Data provided -
▼
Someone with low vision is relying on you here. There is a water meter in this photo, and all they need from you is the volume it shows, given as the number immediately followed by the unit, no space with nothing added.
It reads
▲
▼
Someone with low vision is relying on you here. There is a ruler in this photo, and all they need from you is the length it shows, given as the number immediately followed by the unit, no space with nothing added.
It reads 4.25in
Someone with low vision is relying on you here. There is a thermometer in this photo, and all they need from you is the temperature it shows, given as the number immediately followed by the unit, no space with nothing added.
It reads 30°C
▲
▼
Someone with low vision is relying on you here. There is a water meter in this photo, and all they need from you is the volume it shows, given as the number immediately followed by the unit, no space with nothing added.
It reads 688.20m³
▲
Instructions for the task - Copy out, word for word, the lines of the records beginning with the line containing "is a thermometer" and ending with the line containing "It reads 30°C", including both of those lines.

Your solution -
Someone with low vision is relying on you here. There is a thermometer in this photo, and all they need from you is the temperature it shows, given as the number immediately followed by the unit, no space with nothing added.
It reads 30°C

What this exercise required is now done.